Les obstacles ne manquent pas; cela dit, grâce à un engagement soutenu envers les jeunes à risque, ainsi qu'à des partenariats et des interventions dynamiques et coordonnées, la police peut jouer un rôle déterminant en vue de dissuader les jeunes de se joindre à un gang.

Gend. Alan Devolin

En 2006, Calgary a connu une intensification sensible des crimes et de la violence des gangs, qui étaient le fait de deux principales factions enlisées dans le mode de vie des gangs.

Cette violence a provoqué une augmentation des homicides, dont un triple meurtre, le 1er janvier 2009, au cours duquel un passant innocent a été abattu dans un restaurant de la localité.
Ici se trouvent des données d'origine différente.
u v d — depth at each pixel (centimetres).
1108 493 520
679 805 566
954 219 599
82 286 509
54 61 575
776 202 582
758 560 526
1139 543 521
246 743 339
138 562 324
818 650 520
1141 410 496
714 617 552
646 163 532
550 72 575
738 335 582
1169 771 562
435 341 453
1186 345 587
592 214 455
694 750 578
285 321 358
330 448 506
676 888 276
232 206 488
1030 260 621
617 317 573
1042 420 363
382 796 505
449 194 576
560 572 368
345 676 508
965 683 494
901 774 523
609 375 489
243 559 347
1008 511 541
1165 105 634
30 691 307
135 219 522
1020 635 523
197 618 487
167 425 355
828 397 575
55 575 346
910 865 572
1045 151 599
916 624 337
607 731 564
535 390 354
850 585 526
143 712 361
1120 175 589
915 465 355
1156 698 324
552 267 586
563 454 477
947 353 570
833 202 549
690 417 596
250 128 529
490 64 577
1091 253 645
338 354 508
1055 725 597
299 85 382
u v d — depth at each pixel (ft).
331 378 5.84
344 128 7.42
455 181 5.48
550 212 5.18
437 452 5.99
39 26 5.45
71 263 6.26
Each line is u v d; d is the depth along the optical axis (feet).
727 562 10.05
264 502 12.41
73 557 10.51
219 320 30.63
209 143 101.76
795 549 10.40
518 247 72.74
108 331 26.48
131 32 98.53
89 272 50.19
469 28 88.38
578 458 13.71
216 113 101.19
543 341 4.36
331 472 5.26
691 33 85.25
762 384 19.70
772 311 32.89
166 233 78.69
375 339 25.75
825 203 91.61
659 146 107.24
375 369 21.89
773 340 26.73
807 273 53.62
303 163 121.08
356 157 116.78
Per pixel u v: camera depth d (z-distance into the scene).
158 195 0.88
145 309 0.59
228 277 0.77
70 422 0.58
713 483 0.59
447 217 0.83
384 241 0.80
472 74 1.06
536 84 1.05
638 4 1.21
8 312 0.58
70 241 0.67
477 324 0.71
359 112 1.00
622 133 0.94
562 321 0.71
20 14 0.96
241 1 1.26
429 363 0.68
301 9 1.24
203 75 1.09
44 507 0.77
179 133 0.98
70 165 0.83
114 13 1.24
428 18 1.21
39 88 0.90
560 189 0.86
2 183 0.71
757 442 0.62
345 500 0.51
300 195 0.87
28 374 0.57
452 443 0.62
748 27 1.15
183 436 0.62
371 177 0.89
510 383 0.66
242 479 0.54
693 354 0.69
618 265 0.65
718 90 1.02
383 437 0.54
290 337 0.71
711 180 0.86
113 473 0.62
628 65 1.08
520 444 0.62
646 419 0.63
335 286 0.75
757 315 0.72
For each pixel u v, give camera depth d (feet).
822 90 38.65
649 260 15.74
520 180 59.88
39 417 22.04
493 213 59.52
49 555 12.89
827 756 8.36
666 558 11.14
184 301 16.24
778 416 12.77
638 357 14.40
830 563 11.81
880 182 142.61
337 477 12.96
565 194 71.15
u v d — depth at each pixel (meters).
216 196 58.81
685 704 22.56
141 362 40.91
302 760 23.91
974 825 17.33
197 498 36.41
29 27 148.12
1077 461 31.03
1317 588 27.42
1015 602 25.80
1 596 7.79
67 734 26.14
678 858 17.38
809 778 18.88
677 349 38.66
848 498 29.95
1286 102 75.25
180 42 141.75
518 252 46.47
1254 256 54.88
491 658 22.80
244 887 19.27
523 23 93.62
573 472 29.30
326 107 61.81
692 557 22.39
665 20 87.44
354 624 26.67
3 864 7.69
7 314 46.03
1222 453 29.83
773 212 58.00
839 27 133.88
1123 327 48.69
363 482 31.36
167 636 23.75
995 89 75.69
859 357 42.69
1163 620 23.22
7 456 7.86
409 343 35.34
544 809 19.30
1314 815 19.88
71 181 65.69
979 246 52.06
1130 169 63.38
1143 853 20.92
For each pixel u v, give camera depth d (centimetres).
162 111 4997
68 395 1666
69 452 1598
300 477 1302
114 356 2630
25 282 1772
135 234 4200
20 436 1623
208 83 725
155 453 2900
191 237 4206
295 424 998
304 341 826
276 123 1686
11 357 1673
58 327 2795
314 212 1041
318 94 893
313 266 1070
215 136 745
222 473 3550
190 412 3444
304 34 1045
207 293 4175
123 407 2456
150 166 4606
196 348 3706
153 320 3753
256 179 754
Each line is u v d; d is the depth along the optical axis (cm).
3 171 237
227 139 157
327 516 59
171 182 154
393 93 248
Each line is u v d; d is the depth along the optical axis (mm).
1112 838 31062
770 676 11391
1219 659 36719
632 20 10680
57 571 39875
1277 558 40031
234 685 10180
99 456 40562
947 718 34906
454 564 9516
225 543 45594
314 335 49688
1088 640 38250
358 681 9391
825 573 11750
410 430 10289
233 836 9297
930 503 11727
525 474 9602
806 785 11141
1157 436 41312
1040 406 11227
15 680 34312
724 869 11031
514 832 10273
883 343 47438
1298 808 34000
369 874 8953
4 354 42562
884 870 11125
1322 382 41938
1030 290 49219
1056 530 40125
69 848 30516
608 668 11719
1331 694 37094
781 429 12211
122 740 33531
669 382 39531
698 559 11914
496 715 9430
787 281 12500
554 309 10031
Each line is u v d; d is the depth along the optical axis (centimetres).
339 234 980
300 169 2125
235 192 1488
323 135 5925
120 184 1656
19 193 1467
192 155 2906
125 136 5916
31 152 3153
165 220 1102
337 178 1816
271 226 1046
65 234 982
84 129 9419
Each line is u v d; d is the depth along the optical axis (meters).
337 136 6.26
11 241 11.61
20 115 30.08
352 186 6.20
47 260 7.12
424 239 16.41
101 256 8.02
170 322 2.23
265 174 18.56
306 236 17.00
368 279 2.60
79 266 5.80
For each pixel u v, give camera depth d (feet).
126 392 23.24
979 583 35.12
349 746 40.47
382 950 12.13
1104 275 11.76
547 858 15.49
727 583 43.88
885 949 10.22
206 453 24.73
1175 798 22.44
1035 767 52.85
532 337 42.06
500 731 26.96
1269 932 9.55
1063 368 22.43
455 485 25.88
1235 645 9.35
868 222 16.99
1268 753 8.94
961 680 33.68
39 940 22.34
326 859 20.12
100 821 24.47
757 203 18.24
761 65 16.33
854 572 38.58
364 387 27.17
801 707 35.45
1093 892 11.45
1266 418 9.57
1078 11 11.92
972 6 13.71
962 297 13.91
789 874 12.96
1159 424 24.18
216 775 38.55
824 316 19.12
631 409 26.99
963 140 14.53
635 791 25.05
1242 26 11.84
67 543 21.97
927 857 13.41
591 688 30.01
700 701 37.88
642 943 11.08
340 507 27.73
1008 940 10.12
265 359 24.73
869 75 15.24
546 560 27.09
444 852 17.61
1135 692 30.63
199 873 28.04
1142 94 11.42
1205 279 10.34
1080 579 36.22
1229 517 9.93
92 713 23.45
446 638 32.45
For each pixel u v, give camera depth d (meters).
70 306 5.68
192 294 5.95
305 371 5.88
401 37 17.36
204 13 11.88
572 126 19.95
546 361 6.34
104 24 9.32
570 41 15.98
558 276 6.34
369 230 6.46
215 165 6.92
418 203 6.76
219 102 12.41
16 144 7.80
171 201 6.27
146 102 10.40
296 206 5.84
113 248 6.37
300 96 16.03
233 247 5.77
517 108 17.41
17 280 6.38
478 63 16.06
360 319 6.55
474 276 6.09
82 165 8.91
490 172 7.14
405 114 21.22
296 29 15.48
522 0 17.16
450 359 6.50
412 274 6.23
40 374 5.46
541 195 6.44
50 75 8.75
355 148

Aujourd'hui, nombre des personnes associées à cette violence sont soit mortes, soit incarcérées. À long terme, une intervention durable s'impose pour empêcher les jeunes d'embrasser ce mode de vie.

Conscient du problème, le Service de police de Calgary (SPC) a collaboré avec des partenaires à l'élaboration d'une stratégie concertée axée sur des initiatives d'éducation, de prévention ciblée, de perturbation, de répression et d'enquête.

Un volet important de cette démarche est le programme Youth at Risk Development, dit YARD, lancé en 2008 par le SPC et les services communautaires et de proximité de la ville de Calgary.

Il s'agit d'une initiative communautaire d'intervention précoce visant à soutenir les jeunes de 10 à 17 ans faisant partie d'un gang ou susceptibles d'y adhérer.

Initialement financé par le Centre national de prévention du crime (CNPC), le gouvernement albertain a pris la relève en 2011 par l'entremise du fond de confiscation civile, de façon à couvrir le coût des initiatives communautaires.

Le programme est passé de deux à quatre équipes formées chacune d'un policier et d'un travailleur social autorisé. Avec le soutien d'un psychologue des services de santé provinciaux, tous travaillent étroitement avec le jeune, sa famille, l'école et les organismes communautaires en vue d'élaborer un plan individualisé adapté aux besoins et aux facteurs de risque du participant.

Le policier et le travailleur social travaillent de concert pour établir une relation positive avec le jeune et l'aider à prendre des décisions judicieuses dans sa vie.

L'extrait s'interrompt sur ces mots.